身軽になるためにモノを捨てていった。迷ったものは捨てるか実家に持って帰るかのどちらか。もともとは捨てられないタイプだったので実家にはその名残が残っている。物置の奥にある昔の机の引き出しにはまだ懐かしいものや恥ずかしいものが詰まっているはずだけれども荷物をかき分ける面倒さも手伝って何十年も見ていない。さらに持って帰ったものがその前に山積みにされる。そんな机に座っていた時代から興味を持ち続けている対象は姿を変えたけれども今の仕事につながり、風や星であり、ボブ・ディランであったりするわけで、そんな話をする時にそれは何やら数パーセントの照れくささを含んでいる。そんななかに吉田拓郎という歌手もいるのだけれども、今日体調悪化によるツアー中止というニュースを知った。まだ大会場で「ツアー」という形で歌い続けていること自体すげえなあと思う。80年代を中心に(コアなファンほどではないにしろ)良くライブ会場に行ったしCDも買っていた。その頃の何モノにも縛られない(ように見えた)創作のホトバシリが好きだった。それ以前についてももちろんラジオ等で知ってはいたし、当時の一般的な歌手とは違う雰囲気は気になっていたのかもしれない。これを機にしっかり休んで、次はまた違った形の表現を見せてくれたら素晴らしい。正直ここ数年の活動を目の端に見ていても何だかちょっと辛い感じがしていた。僕のMacの中のiTunesでは彼のジャンルはFolk。これはずうっと変わらないような気がする。フォークと言っても別にアコースティックなアンサンブルが聴きたい訳じゃない。自由さ、みたいなスタンスに根ざした人たちをこのジャンルに入れている。似ているけれどもロックに分けている人たちとはエンジンの質の違いみたいなものが理由なのかも。たとえばディランはロック、僕にとっては。

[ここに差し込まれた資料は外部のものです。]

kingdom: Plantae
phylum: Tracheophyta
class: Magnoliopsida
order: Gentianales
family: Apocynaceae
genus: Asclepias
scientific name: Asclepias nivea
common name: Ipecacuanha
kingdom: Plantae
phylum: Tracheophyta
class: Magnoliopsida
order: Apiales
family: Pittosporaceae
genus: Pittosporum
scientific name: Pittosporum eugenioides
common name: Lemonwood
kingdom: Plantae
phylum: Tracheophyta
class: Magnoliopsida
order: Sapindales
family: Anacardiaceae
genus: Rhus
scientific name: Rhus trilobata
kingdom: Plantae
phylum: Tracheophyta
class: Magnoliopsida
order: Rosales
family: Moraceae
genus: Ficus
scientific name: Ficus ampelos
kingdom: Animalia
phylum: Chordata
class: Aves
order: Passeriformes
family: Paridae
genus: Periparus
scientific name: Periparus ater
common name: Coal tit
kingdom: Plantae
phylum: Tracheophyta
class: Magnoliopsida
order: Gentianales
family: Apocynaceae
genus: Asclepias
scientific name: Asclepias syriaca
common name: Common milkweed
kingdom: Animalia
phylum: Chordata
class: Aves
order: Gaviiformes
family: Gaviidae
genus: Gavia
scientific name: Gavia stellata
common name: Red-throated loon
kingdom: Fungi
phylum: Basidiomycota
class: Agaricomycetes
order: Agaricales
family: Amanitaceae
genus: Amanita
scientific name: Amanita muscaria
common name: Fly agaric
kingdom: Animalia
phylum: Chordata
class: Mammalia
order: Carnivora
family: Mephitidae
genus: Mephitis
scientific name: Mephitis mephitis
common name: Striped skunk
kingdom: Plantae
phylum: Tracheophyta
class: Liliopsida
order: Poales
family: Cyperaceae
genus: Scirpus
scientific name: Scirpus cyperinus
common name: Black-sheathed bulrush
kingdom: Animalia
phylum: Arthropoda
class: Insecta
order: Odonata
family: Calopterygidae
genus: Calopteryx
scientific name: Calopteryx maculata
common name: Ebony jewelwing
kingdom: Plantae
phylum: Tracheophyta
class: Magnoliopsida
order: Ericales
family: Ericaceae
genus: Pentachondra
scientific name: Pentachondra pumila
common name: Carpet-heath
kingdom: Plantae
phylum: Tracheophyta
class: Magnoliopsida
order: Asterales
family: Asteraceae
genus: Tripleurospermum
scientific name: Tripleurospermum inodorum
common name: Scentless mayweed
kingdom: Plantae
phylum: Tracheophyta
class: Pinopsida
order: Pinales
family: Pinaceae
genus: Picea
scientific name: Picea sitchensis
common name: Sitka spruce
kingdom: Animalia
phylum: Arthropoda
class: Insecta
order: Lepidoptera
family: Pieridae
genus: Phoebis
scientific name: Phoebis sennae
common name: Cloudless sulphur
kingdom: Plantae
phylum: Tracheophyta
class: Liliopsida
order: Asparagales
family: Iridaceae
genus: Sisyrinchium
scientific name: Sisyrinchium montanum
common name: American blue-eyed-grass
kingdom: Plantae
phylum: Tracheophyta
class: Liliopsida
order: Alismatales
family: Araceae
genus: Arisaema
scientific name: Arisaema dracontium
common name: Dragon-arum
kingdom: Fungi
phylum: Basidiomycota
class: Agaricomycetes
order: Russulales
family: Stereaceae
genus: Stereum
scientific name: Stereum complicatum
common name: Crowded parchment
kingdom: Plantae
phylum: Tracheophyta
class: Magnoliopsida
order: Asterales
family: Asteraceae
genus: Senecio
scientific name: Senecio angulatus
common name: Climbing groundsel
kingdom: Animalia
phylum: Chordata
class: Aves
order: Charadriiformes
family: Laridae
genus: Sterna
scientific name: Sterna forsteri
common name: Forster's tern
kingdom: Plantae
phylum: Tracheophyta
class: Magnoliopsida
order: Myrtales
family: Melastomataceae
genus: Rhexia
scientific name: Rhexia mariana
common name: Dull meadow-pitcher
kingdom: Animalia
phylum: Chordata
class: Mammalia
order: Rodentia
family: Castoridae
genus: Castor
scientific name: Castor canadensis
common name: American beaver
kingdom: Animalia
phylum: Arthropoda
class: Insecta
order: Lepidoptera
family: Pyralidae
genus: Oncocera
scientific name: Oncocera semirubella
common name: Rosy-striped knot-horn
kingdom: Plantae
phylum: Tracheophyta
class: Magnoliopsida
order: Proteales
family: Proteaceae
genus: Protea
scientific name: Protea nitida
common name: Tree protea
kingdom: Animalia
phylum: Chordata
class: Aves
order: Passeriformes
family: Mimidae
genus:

ここのところ身の回りの状況もあって一人でライブへ行ったりする事がとても少なくなっていた。先日久しぶりに聴きに行ったのはブラジル音楽を歌う青木カナさん
青木カナ
のライブ。ブラジルと言うと世界的にはカラッとしたサンバをイメージするけれども、現地ではもっとウェットなしっとりした音楽もたくさんあるということを教えてくれる。でも基本的にはパワーと元気。とにかく声質が好きなんだ。現地在住の方なので1、2年に一度しか聴きに行けないのがちょっと残念だが、まだまだそう気軽に行き来出来ない話などを聞くとそれも仕方がないのかなと思う。
引越後はちょっと気持ちが空回りしていたのか、風邪を引いた。回りにもちらほらいたので単に流行り風邪かも。それで先週の大部分をつぶしてしまったが、とくに急ぎの仕事がなくて良かった。いや逆に仕事があったらもっと簡単に治っていたのかな。ともあれ、ここからここから。ニュースと言えば野茂英雄が復活への足がかりとなる登板を果たしたという知らせも聞こえて来た。震えるほど嬉しかった。この後どうなるかは誰にも分からないけれども、負けない心を感じた。それはボストン(松坂)にも拓郎にも。